▶ **Source information**:
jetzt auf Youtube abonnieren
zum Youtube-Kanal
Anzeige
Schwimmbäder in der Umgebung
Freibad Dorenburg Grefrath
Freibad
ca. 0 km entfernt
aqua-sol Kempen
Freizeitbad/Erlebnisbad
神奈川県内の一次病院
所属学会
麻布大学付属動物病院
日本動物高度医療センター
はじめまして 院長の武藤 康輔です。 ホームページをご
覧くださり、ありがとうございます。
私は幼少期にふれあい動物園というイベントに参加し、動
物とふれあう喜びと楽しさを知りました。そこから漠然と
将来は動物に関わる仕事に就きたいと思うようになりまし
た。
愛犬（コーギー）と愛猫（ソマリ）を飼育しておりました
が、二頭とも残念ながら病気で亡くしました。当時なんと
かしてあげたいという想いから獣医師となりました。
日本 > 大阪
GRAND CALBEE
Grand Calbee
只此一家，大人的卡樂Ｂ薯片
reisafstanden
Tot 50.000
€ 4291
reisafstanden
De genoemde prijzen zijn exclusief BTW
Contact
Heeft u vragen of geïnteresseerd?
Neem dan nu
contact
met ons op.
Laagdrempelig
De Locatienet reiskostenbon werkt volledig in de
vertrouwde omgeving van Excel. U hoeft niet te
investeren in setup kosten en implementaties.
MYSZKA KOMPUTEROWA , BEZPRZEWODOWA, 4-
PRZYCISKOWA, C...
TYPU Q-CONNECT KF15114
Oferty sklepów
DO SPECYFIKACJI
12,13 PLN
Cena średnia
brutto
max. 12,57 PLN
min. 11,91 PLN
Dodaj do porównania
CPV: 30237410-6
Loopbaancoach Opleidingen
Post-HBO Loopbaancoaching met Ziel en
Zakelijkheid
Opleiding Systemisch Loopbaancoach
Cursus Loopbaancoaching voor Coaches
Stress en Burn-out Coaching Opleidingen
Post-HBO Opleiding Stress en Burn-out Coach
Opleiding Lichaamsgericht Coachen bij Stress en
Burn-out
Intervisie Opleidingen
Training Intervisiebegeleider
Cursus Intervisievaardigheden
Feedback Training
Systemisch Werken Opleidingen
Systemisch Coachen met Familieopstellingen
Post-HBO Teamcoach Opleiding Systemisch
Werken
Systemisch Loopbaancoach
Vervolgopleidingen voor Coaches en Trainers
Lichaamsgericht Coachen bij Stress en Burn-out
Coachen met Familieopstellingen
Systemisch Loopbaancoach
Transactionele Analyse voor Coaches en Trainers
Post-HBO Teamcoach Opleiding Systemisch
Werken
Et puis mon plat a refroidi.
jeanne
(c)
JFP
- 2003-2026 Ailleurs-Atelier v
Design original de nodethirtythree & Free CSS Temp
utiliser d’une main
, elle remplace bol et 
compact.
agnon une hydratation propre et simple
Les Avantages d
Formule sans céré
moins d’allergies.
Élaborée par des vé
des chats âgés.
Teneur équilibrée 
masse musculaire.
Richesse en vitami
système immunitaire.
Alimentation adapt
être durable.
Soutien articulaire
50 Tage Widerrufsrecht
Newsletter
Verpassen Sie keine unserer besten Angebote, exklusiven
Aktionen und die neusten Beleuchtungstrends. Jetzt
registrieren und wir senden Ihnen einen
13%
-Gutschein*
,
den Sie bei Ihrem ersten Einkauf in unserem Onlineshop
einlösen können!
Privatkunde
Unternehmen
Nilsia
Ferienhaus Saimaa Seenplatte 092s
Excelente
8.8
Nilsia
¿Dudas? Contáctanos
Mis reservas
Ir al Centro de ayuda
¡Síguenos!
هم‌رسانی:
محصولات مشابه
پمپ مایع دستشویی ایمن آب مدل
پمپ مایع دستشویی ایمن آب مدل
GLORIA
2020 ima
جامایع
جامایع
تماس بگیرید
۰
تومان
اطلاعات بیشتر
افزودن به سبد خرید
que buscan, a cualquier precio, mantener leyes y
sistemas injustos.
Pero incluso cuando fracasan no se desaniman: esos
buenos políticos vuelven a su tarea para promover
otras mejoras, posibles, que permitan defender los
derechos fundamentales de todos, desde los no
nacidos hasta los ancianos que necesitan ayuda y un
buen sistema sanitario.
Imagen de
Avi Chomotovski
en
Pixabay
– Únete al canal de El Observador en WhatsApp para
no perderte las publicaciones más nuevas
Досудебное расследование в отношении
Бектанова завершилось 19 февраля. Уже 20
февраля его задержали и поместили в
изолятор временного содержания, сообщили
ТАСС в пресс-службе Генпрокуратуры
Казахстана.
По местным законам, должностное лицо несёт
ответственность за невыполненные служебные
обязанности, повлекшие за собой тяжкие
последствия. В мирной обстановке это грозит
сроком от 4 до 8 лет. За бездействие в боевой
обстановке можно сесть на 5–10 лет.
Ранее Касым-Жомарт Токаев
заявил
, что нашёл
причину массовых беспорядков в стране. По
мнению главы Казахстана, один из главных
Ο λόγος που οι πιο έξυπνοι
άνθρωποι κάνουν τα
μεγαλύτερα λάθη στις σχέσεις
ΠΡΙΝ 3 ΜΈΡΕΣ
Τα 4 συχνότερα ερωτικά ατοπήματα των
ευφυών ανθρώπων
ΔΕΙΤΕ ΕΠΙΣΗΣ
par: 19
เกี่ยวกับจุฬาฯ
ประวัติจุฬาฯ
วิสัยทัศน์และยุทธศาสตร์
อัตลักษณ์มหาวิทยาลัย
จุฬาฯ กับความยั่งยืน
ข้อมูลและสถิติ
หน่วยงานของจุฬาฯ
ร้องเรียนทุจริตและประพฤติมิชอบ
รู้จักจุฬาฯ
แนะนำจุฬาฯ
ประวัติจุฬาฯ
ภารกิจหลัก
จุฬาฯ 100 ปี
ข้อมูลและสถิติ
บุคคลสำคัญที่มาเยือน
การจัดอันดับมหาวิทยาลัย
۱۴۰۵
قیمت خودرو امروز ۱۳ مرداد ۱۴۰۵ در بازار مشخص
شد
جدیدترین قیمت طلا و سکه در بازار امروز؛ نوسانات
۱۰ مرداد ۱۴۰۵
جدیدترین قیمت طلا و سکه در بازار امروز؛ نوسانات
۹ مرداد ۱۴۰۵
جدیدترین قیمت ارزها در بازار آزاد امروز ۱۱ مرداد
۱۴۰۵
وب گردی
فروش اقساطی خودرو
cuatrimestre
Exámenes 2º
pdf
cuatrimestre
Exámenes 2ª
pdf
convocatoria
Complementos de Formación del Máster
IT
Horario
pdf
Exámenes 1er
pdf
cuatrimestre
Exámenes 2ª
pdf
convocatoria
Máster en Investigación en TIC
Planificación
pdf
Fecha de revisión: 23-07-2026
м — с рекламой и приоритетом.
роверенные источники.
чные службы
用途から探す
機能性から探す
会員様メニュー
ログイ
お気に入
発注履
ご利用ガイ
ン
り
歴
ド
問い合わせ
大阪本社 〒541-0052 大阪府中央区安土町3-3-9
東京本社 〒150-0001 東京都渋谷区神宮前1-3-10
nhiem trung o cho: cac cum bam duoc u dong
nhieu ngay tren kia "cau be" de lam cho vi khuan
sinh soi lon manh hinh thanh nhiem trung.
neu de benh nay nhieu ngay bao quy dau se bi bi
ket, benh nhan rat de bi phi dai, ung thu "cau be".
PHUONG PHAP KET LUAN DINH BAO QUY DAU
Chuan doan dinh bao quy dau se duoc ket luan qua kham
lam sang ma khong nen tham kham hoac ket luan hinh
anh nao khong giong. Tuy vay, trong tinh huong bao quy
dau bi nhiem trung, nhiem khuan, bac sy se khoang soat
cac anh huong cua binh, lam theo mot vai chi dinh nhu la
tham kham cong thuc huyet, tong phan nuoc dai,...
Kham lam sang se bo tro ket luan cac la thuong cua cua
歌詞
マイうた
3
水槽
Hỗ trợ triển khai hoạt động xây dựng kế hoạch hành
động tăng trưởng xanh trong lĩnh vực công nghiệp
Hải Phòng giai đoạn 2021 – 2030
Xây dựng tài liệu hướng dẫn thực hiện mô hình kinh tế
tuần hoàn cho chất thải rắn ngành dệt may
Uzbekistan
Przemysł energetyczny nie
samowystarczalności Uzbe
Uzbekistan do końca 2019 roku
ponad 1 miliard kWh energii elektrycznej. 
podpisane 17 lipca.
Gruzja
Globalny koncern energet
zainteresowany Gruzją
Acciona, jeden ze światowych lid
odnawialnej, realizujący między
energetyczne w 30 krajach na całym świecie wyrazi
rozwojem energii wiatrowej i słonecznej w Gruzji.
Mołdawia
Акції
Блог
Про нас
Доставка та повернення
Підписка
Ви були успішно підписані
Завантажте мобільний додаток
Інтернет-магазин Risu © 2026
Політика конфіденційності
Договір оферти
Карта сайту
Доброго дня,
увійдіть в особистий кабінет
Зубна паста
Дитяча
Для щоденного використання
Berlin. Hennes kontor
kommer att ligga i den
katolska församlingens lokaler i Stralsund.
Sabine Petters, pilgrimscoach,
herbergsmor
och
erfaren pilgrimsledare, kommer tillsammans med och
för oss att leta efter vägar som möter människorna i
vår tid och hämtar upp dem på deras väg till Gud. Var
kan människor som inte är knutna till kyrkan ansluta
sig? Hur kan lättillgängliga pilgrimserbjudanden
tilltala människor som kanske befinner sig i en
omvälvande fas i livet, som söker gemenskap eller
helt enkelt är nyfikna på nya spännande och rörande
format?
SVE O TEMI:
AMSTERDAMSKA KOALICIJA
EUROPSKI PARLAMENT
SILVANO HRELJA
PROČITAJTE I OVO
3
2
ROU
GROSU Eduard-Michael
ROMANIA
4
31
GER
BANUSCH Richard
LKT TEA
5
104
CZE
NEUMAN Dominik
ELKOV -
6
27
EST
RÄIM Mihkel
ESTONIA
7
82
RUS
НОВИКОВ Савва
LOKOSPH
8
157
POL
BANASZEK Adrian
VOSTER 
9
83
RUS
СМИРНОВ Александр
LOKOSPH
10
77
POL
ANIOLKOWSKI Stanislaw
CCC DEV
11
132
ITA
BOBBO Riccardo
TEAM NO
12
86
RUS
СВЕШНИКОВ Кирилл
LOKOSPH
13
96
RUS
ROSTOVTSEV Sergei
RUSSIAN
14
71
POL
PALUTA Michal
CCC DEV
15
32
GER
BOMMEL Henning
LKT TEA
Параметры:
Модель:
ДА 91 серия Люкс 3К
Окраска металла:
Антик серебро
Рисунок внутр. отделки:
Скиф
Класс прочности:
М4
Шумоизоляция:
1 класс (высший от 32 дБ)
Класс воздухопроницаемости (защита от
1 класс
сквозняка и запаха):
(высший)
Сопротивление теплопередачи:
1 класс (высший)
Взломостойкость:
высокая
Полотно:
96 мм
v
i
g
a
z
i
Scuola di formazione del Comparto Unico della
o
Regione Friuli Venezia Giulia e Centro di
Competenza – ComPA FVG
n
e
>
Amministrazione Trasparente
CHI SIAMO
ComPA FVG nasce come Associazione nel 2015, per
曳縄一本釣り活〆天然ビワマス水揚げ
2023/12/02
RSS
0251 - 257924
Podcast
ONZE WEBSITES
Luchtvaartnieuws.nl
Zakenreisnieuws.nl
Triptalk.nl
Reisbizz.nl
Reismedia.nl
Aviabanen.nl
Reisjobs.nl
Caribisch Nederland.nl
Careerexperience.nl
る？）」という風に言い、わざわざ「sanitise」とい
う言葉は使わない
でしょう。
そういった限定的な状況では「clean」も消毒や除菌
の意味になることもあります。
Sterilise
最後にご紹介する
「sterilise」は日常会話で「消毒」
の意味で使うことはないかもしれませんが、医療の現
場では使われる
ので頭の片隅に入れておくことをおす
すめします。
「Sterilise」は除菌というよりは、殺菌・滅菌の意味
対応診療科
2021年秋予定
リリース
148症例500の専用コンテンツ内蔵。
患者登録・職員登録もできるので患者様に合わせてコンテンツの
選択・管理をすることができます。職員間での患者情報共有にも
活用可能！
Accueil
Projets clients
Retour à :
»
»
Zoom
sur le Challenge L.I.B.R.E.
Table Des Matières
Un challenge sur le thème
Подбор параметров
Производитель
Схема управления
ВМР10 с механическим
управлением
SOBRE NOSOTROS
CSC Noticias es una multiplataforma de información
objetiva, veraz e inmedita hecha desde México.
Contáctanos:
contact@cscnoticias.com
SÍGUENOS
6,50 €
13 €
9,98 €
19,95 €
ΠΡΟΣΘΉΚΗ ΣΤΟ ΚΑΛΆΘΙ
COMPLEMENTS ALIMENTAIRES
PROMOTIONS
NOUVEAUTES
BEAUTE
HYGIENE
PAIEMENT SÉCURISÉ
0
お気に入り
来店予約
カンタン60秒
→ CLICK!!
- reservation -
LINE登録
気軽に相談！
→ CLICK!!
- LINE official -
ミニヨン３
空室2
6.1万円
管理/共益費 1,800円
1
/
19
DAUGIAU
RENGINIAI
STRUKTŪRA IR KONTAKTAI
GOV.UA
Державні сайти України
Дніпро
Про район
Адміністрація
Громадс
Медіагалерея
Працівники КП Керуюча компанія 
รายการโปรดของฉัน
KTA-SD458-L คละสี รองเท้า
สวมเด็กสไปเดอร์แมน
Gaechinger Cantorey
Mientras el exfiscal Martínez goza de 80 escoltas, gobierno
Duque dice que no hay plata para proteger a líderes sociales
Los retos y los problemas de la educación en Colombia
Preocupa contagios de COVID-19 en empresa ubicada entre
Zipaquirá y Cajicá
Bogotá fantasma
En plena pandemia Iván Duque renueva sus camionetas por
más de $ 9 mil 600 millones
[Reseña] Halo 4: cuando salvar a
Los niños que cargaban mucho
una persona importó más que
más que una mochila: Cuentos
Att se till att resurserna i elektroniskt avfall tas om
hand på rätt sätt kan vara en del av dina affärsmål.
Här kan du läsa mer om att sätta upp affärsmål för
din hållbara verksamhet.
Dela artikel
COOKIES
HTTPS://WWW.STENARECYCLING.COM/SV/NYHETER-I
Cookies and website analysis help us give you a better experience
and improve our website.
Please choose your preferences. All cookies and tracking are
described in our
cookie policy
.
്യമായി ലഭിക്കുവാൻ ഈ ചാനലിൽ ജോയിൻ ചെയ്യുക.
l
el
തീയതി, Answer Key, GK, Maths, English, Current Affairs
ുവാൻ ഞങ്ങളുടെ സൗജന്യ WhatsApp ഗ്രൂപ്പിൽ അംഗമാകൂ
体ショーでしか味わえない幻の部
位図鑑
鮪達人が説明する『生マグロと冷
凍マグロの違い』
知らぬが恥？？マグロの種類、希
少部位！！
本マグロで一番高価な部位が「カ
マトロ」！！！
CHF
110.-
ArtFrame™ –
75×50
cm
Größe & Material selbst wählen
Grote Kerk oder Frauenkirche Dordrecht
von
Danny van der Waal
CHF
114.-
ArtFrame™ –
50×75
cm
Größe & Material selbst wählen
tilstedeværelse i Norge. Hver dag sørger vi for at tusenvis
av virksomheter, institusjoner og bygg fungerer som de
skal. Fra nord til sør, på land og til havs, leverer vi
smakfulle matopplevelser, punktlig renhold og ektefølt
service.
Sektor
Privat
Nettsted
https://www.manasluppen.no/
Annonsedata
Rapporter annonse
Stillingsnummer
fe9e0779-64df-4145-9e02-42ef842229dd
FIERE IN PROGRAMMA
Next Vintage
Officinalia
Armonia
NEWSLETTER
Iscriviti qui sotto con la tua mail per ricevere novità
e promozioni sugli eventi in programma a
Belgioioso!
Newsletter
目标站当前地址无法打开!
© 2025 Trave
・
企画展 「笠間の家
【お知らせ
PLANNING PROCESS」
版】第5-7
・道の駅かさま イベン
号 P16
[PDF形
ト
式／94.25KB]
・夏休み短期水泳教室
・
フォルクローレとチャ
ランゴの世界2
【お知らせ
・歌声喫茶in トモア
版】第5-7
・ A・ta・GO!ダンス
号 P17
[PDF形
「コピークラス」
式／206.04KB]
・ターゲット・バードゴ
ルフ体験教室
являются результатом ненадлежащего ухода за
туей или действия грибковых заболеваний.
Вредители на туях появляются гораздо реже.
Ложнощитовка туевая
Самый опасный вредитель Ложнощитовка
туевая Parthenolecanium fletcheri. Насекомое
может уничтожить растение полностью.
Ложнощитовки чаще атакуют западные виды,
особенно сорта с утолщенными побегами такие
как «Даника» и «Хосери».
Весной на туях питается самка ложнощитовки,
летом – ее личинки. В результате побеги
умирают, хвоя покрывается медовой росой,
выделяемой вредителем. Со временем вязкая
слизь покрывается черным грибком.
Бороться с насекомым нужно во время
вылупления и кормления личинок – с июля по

▶ **About this task**: Extract the lines of the material starting at its first line and ending at the line that contains "De Locatienet reiskostenbon", including both, and reproduce them exactly.

▶ **Solution to the problem**:
jetzt auf Youtube abonnieren
zum Youtube-Kanal
Anzeige
Schwimmbäder in der Umgebung
Freibad Dorenburg Grefrath
Freibad
ca. 0 km entfernt
aqua-sol Kempen
Freizeitbad/Erlebnisbad
神奈川県内の一次病院
所属学会
麻布大学付属動物病院
日本動物高度医療センター
はじめまして 院長の武藤 康輔です。 ホームページをご
覧くださり、ありがとうございます。
私は幼少期にふれあい動物園というイベントに参加し、動
物とふれあう喜びと楽しさを知りました。そこから漠然と
将来は動物に関わる仕事に就きたいと思うようになりまし
た。
愛犬（コーギー）と愛猫（ソマリ）を飼育しておりました
が、二頭とも残念ながら病気で亡くしました。当時なんと
かしてあげたいという想いから獣医師となりました。
日本 > 大阪
GRAND CALBEE
Grand Calbee
只此一家，大人的卡樂Ｂ薯片
reisafstanden
Tot 50.000
€ 4291
reisafstanden
De genoemde prijzen zijn exclusief BTW
Contact
Heeft u vragen of geïnteresseerd?
Neem dan nu
contact
met ons op.
Laagdrempelig
De Locatienet reiskostenbon werkt volledig in de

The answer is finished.